[Start of section]

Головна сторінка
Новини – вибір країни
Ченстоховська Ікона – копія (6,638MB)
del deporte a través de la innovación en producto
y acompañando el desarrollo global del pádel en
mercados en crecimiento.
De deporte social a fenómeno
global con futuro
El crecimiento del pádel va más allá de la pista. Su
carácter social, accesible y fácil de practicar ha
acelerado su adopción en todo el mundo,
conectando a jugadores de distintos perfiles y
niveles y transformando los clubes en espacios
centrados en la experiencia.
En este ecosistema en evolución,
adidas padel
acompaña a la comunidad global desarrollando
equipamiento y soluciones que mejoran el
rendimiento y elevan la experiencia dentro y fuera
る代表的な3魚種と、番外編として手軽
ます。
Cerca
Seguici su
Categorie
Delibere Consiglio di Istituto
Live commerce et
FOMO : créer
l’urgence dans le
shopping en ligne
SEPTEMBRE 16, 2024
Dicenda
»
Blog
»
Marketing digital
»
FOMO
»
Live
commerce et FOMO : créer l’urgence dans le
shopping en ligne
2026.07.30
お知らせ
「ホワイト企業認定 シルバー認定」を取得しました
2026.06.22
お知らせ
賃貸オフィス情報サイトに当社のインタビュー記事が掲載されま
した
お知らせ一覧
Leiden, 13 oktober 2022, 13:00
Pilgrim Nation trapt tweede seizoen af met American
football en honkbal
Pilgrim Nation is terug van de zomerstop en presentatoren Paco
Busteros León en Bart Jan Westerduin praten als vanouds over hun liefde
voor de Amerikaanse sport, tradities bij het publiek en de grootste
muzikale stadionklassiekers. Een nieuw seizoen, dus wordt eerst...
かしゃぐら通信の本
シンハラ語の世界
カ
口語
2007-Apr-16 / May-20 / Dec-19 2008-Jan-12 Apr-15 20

[End of section]

Reproduce every line of the records above, character for character, in their original order.

Головна сторінка
Новини – вибір країни
Ченстоховська Ікона – копія (6,638MB)
del deporte a través de la innovación en producto
y acompañando el desarrollo global del pádel en
mercados en crecimiento.
De deporte social a fenómeno
global con futuro
El crecimiento del pádel va más allá de la pista. Su
carácter social, accesible y fácil de practicar ha
acelerado su adopción en todo el mundo,
conectando a jugadores de distintos perfiles y
niveles y transformando los clubes en espacios
centrados en la experiencia.
En este ecosistema en evolución,
adidas padel
acompaña a la comunidad global desarrollando
equipamiento y soluciones que mejoran el
rendimiento y elevan la experiencia dentro y fuera
る代表的な3魚種と、番外編として手軽
ます。
Cerca
Seguici su
Categorie
Delibere Consiglio di Istituto
Live commerce et
FOMO : créer
l’urgence dans le
shopping en ligne
SEPTEMBRE 16, 2024
Dicenda
»
Blog
»
Marketing digital
»
FOMO
»
Live
commerce et FOMO : créer l’urgence dans le
shopping en ligne
2026.07.30
お知らせ
「ホワイト企業認定 シルバー認定」を取得しました
2026.06.22
お知らせ
賃貸オフィス情報サイトに当社のインタビュー記事が掲載されま
した
お知らせ一覧
Leiden, 13 oktober 2022, 13:00
Pilgrim Nation trapt tweede seizoen af met American
football en honkbal
Pilgrim Nation is terug van de zomerstop en presentatoren Paco
Busteros León en Bart Jan Westerduin praten als vanouds over hun liefde
voor de Amerikaanse sport, tradities bij het publiek en de grootste
muzikale stadionklassiekers. Een nieuw seizoen, dus wordt eerst...
かしゃぐら通信の本
シンハラ語の世界
カ
口語
2007-Apr-16 / May-20 / Dec-19 2008-Jan-12 Apr-15 20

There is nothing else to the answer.